# GFCI Mystery



## Rongr (Sep 6, 2011)

I have a small studio apartment in the back yard that I use for guests. There is a GFCI in the bathroom that controls three other plugs. The three plugs that operate off the GFCI are not working but the GFCI is working and I have tested and reset the GFCI. I also checked the breaker that controls the GFCI. Can the GFCI malfunction and still be working and not sending power to the other three plugs? 

Please help.


----------



## SABL (Jul 4, 2008)

First, you have to be sure that the GFCI controls the other outlets. If the outlets are in locations that do not require ground fault protection there is no reason for them to be wired into that circuit. If they are wired in with the bathroom GFCI the problem will be the connection that feeds the next outlet in line or the next outlet. Turn off the breaker that controls the GFCI and inspect the connections for that outlet. Make sure the power is off!! Use a known working appliance and test for power if you do not have a test light. If there are only two wires (conductors) and a ground wire in that box, the problem is not there. Make sure the connections are tight.....white wires connected to the silver screws and colored wires (commonly black or red*) on the bronze color screws. 

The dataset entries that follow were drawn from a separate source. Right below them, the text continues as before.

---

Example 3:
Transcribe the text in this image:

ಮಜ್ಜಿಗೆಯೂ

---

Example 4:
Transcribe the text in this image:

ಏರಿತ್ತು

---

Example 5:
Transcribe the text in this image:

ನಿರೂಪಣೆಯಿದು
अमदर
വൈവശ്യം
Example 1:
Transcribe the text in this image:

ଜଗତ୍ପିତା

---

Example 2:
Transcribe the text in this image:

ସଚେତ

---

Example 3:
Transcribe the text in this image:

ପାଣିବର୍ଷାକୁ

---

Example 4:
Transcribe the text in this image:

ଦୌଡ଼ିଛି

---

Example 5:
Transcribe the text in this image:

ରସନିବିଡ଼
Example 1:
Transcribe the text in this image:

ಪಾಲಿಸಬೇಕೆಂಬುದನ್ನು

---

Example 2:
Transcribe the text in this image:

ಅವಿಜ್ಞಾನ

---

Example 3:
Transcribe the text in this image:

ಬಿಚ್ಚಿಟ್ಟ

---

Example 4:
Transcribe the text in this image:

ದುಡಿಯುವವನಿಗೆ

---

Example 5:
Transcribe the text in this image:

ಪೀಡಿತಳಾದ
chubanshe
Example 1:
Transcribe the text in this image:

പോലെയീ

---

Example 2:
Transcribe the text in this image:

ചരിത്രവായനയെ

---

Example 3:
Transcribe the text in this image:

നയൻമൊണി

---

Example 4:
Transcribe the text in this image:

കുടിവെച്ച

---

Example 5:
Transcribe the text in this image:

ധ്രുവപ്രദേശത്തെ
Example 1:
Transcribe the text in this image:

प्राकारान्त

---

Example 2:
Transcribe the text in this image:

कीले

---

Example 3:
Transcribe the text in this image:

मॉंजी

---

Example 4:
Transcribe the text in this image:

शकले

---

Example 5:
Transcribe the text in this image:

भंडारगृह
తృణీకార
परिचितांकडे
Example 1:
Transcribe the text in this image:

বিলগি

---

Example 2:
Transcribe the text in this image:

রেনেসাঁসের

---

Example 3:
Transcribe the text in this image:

*Red will indicate a 3 wire cable in most cases.


----------



## Chev454ss (Dec 30, 2011)

Yes your GFCI could be malfunctioning. As was said previously turn off power and get the GFCI out to inspect connections. If you have any type of voltage tester (and know how to use it safely) turn the power back on and read the voltage on the load side of the GFCI with the "test button" pushed so no current should pass. Then reset the GFCI and make sure your load side has 110 volts. 
Are you sure the outside recepticle is on the same circuit? It shouldn't be, as per National Electric Code (on homes built after 1993) the bathroom is required to be on a seperate 20 amp circuit. Your outdoor recepticles should be on a seperate 20 amp circuit also, with GFCI protection.


----------



## Basementgeek (Feb 7, 2005)

Lets hope the poster has it figured out since this topic is about 4 months old.

BG


----------